All the photos are of live insects, some of which Peterson first chilled in a cooler to keep them still. He used an old-school Canon 10D DSLR camera and a 100mm macro lens with a flash mounted on its end for most of the shots. For the tiniest bugs, he switched to a 1x-5x macro lens.
In addition to its high-quality photos, the book goes beyond most traditional field guides by including rich summaries of life histories and habitats. To enable species-level identification, it describes insects in detail along with similar species with which they might be mistaken.
Many general insect guides are more frustrating than useful, said renowned butterfly expert Robert Michael Pyle, author of several field guides including the new “Butterflies of the Pacific Northwest.”

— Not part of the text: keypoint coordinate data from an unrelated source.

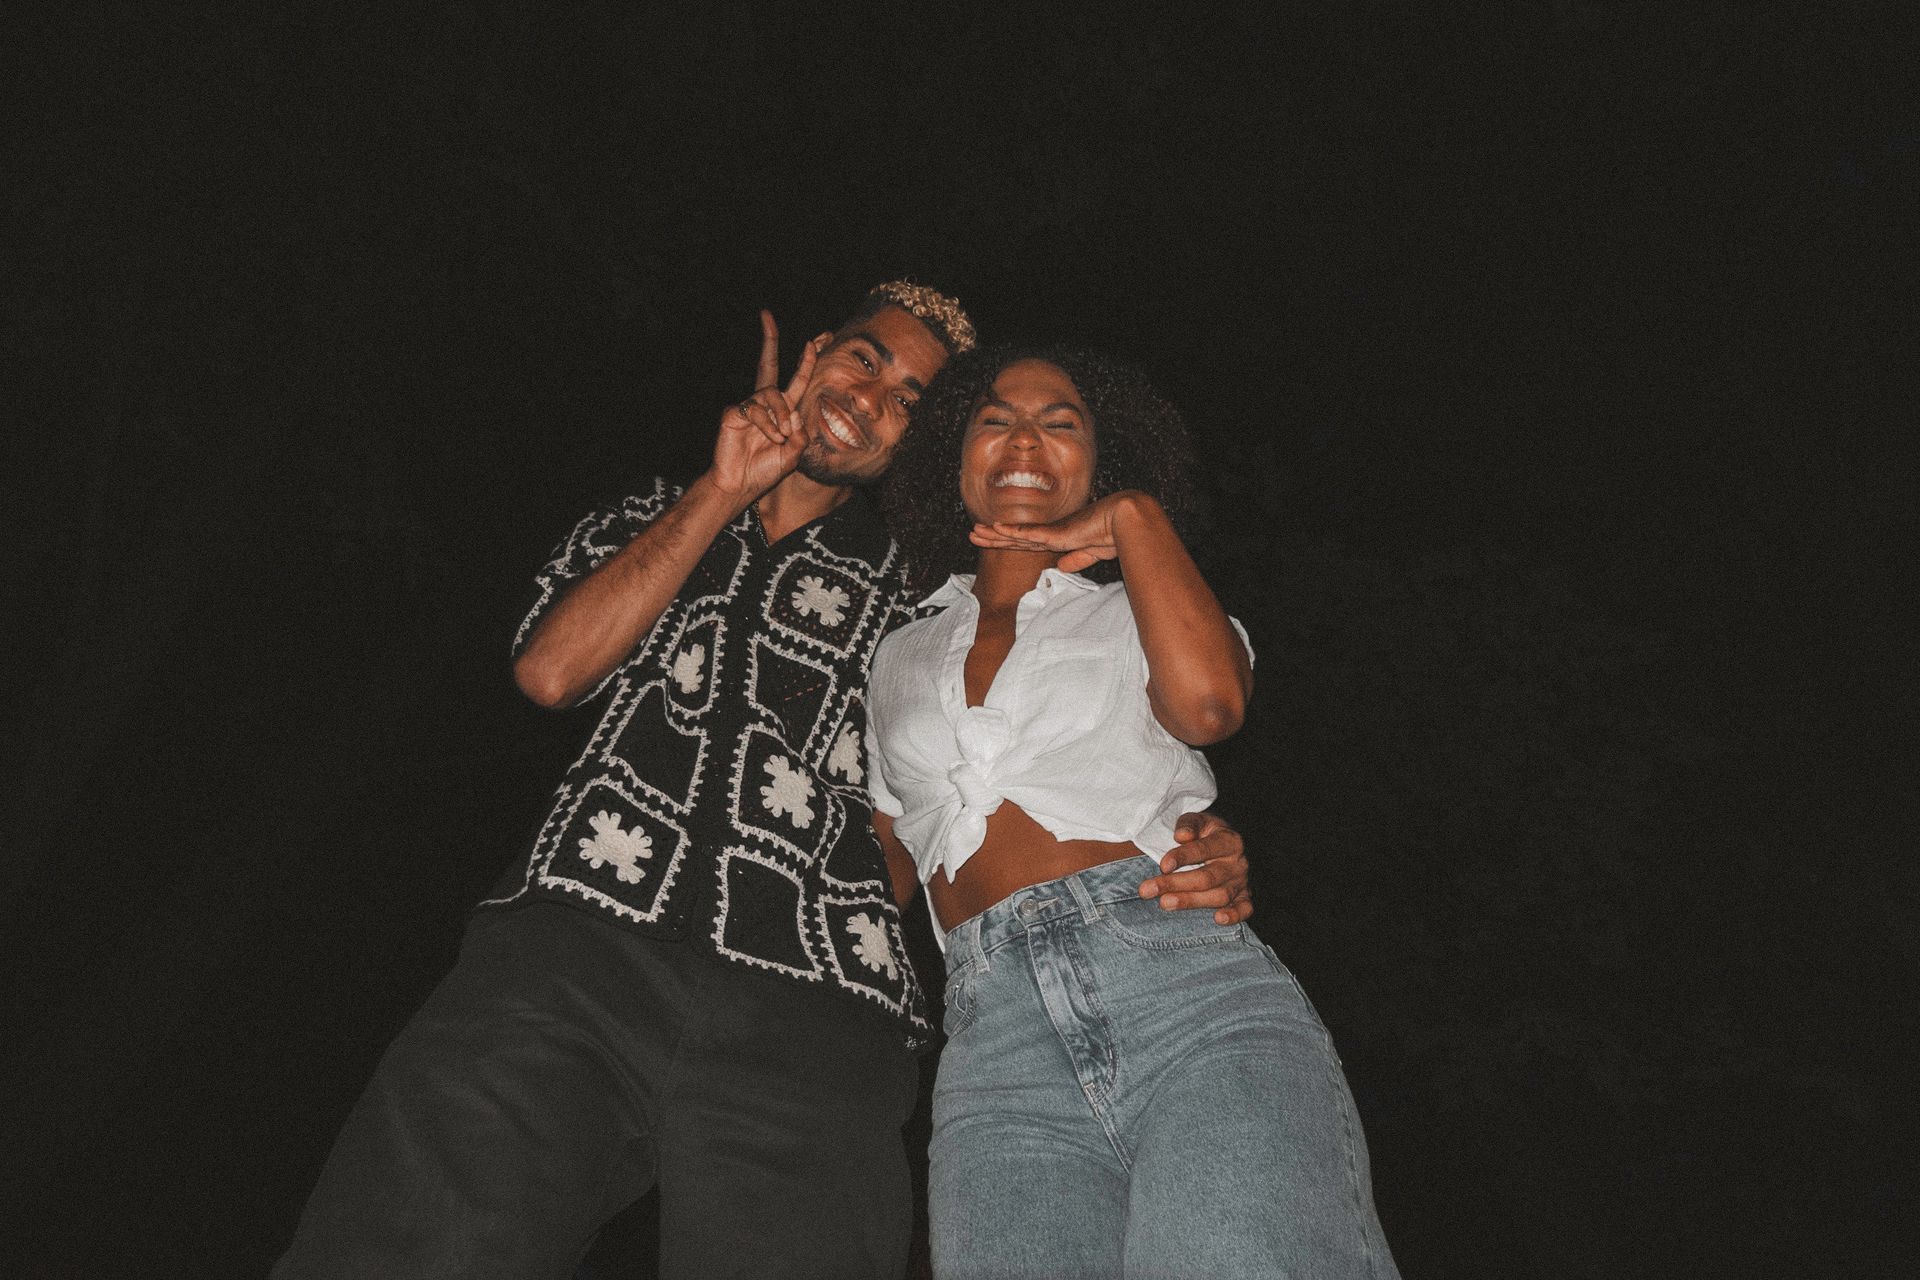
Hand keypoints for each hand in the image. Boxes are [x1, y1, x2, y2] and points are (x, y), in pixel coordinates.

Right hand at [709, 311, 827, 498]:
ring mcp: (748, 406)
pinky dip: (768, 424)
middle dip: (770, 340)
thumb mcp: (793, 454)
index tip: (815, 342)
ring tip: (783, 436)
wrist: (741, 485)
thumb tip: (794, 414)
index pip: (796, 381)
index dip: (805, 362)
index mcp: (782, 411)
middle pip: (768, 364)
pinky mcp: (733, 413)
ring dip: (781, 413)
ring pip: (770, 393)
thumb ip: (800, 435)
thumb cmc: (765, 470)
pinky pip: (756, 410)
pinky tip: (772, 438)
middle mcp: (765, 404)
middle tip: (767, 317)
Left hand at [967, 491, 1150, 573]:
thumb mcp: (1092, 553)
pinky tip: (996, 529)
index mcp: (1059, 538)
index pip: (1027, 543)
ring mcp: (1053, 532)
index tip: (991, 541)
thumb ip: (1077, 560)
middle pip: (1016, 538)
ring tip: (974, 532)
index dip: (1008, 542)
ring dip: (994, 534)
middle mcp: (1052, 533)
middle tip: (972, 534)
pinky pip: (1030, 534)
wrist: (1126, 520)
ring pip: (1017, 535)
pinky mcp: (1057, 533)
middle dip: (993, 537)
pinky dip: (1012, 532)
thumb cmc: (1113, 534)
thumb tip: (1060, 568)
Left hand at [1137, 810, 1252, 924]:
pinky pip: (1245, 909)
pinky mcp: (1244, 897)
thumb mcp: (1197, 820)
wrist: (1224, 843)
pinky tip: (1218, 919)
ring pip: (1220, 896)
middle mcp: (1237, 863)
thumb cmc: (1205, 833)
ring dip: (1191, 901)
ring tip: (1164, 903)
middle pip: (1207, 877)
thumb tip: (1182, 836)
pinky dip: (1235, 915)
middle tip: (1148, 890)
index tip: (1162, 865)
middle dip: (1176, 884)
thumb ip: (1188, 825)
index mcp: (1228, 840)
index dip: (1183, 857)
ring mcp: (1241, 882)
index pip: (1204, 849)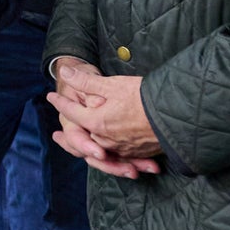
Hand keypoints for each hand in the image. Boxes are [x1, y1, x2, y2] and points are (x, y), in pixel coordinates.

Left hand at [48, 59, 162, 178]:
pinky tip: (108, 153)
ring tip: (80, 149)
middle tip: (57, 135)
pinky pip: (119, 157)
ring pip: (100, 150)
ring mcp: (122, 148)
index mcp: (97, 122)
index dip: (60, 102)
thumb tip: (65, 72)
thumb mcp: (113, 85)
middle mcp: (106, 139)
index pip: (72, 112)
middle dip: (69, 135)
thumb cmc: (145, 97)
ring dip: (88, 150)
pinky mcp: (138, 153)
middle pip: (83, 137)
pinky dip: (111, 157)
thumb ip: (86, 81)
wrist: (179, 115)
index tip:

“You see a bug and you say: What in the world is this? And there’s nothing like it in the field guide,” he said. “There are so many kinds of insects — it’s 90 percent of animal life on Earth — that the diversity is overwhelming.”
By making smart choices on which insects to include, combined with clear photos and clear writing, Peterson avoids those pitfalls.
“Outside of Great Britain — which has fabulous guides and far fewer species — this is probably the best regional insect guide I’ve ever seen,” said Pyle.
Peterson’s infatuation with insects began when he was a boy in Seattle’s Laurelhurst neighborhood. When his family visited the zoo, he ignored the tigers and stared at bumblebees buzzing in the flowers. A visit to the butterfly collection at Denver’s natural history museum left him dazzled, and it inspired a lifelong fascination with Lepidoptera, the order that includes butterflies and moths. Pyle, founder of the Xerces Society for Invertebrate Conservation, was one of Peterson’s early mentors.
Peterson is still stalking moths. Work on the new insect guide was temporarily sidetracked by a project to develop the first comprehensive, online guide to the region’s moths.
One of the more surprising finds reported in the book was a lovely little moth never described before in the Northwest. Peterson found it in his backyard, and it turned out to be a European species that’s threatened in its native habitat. His yard also yielded the first documented sighting west of the Rocky Mountains of an invasive sawfly species that feeds on spruce trees.
“I’m sure that doesn’t mean it showed up in my yard first,” he said. “It’s just an indication of how many things are out there to be discovered if you start looking.”